Work request >> Every line from the one containing "game_length_black, B+13.5: 90 -> 120" to the end of the listing below should be transcribed exactly, and no line outside that span should appear.

Working data >>
──────────────────────────────

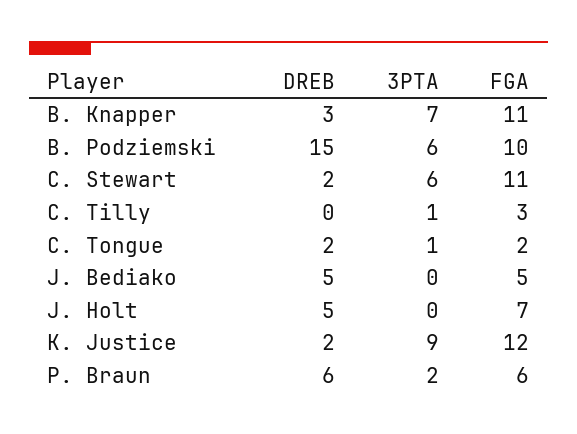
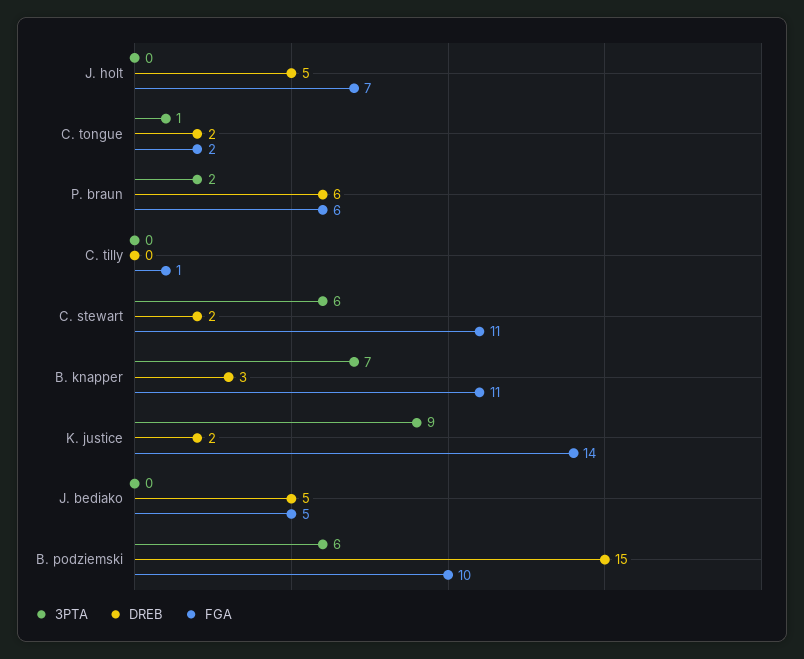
3PTA, C. Tilly: 1 -> 0
FGA, C. Tilly: 3 -> 1
FGA, K. Justice: 12 -> 14

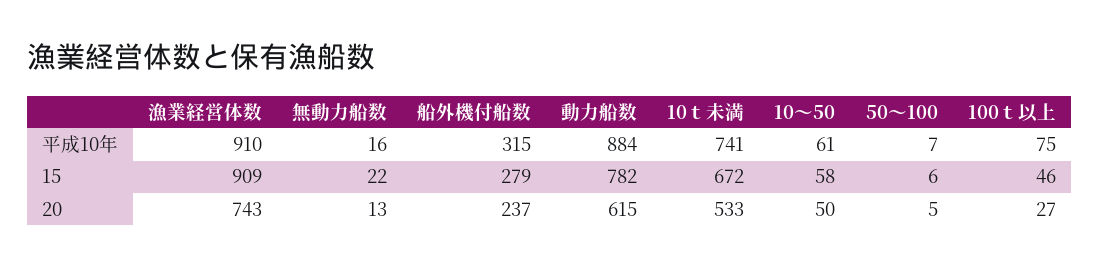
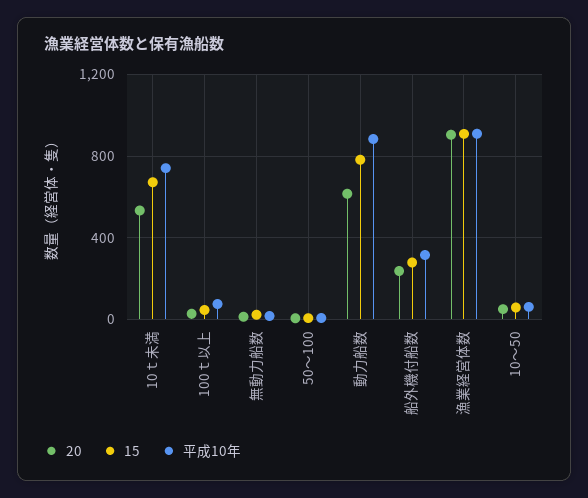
20, 漁業経営体数: 743 -> 900

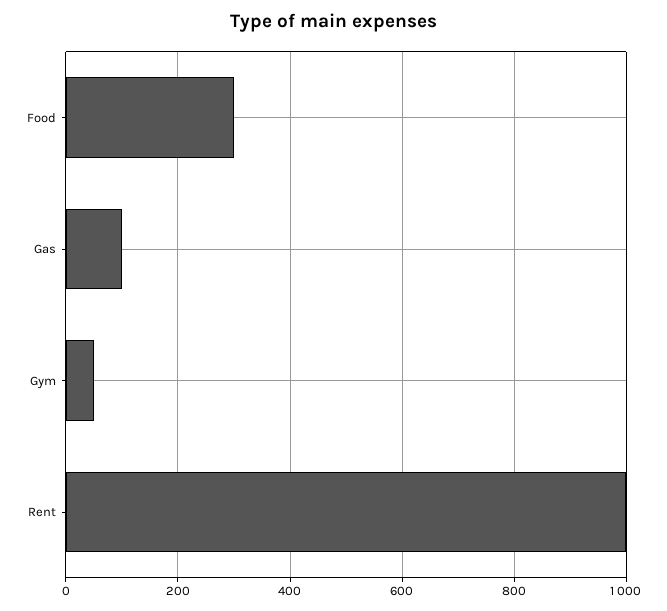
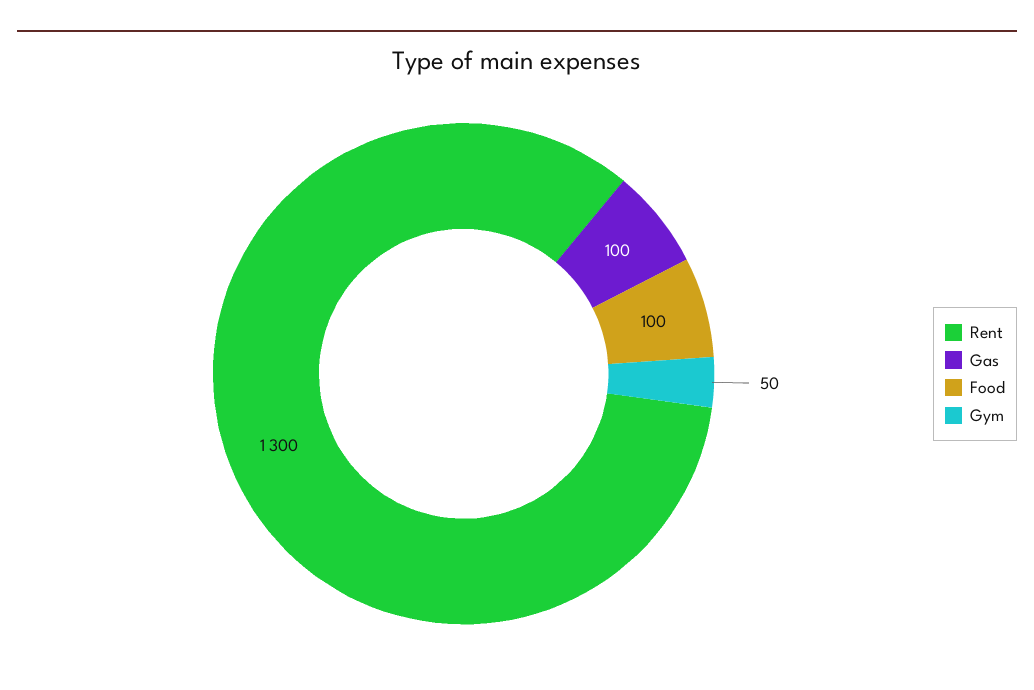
Food: 300 -> 100
Rent: 1000 -> 1300

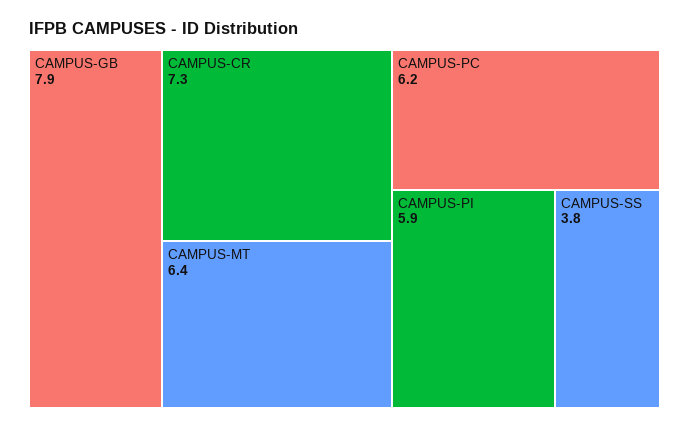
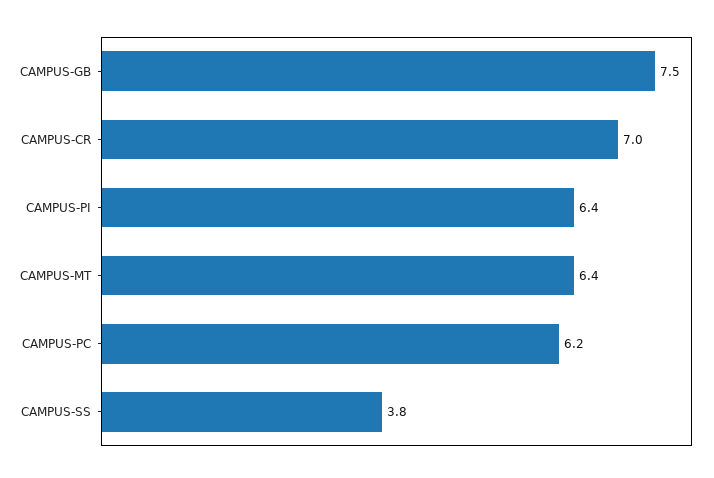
CAMPUS-GB: 7.9 -> 7.5
CAMPUS-CR: 7.3 -> 7
CAMPUS-PI: 5.9 -> 6.4

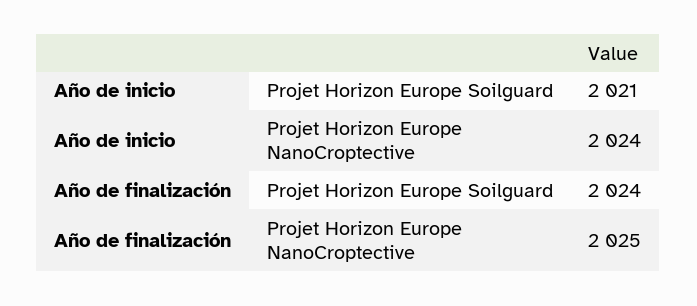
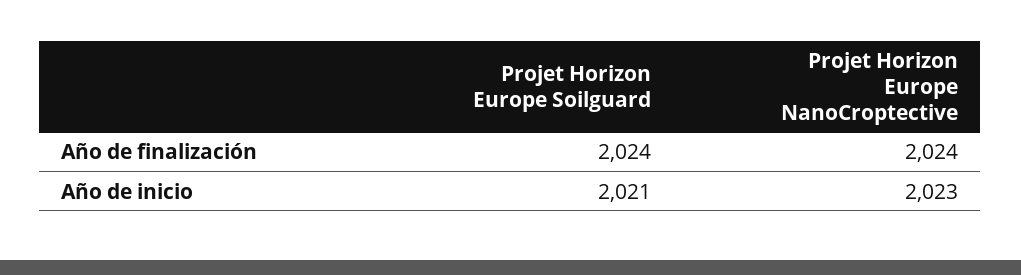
Año de inicio, Projet Horizon Europe NanoCroptective: 2024 -> 2023
Año de finalización, Projet Horizon Europe NanoCroptective: 2025 -> 2024

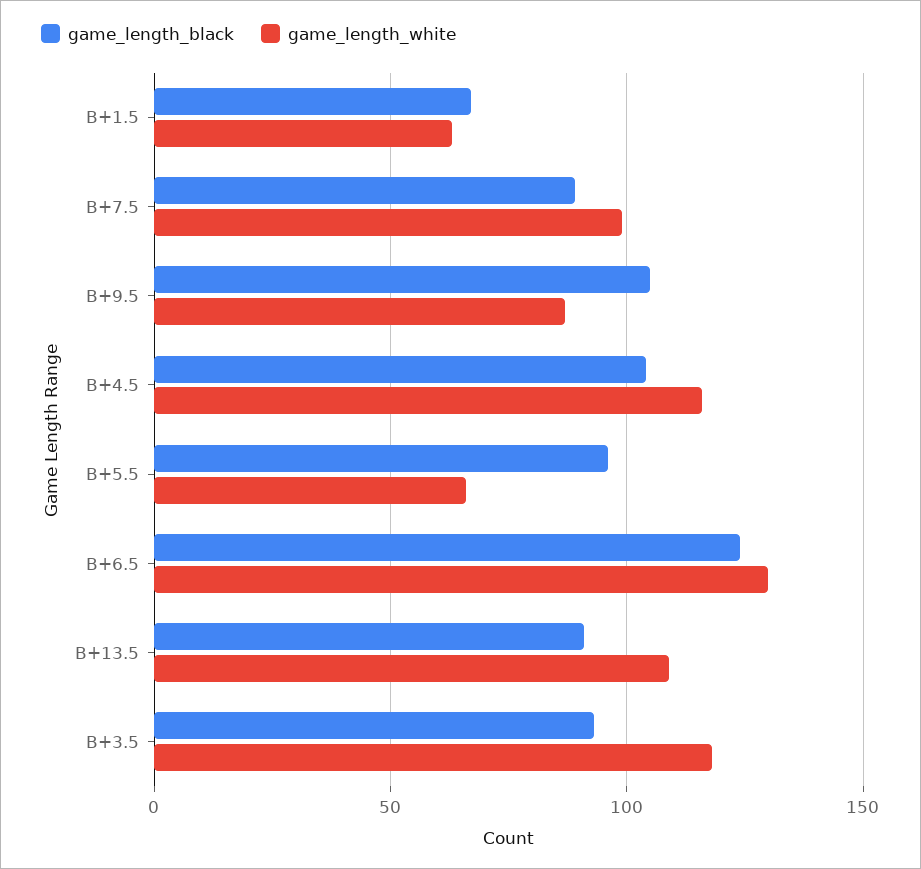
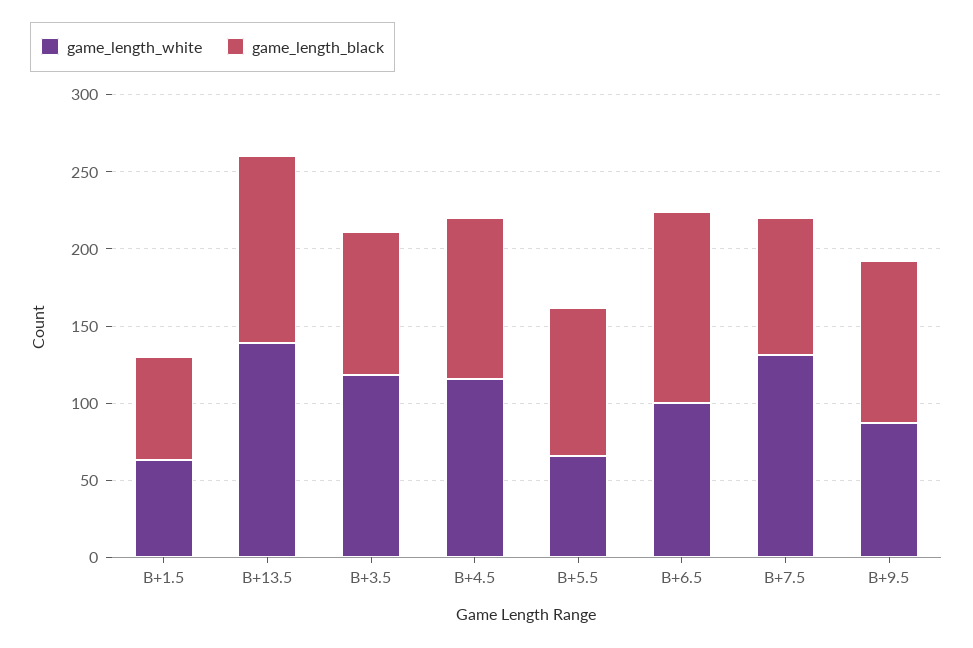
game_length_white, B+7.5: 100 -> 130
game_length_white, B+6.5: 130 -> 100
game_length_black, B+13.5: 90 -> 120
game_length_white, B+13.5: 110 -> 140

──────────────────────────────

Result >>
game_length_black, B+13.5: 90 -> 120
game_length_white, B+13.5: 110 -> 140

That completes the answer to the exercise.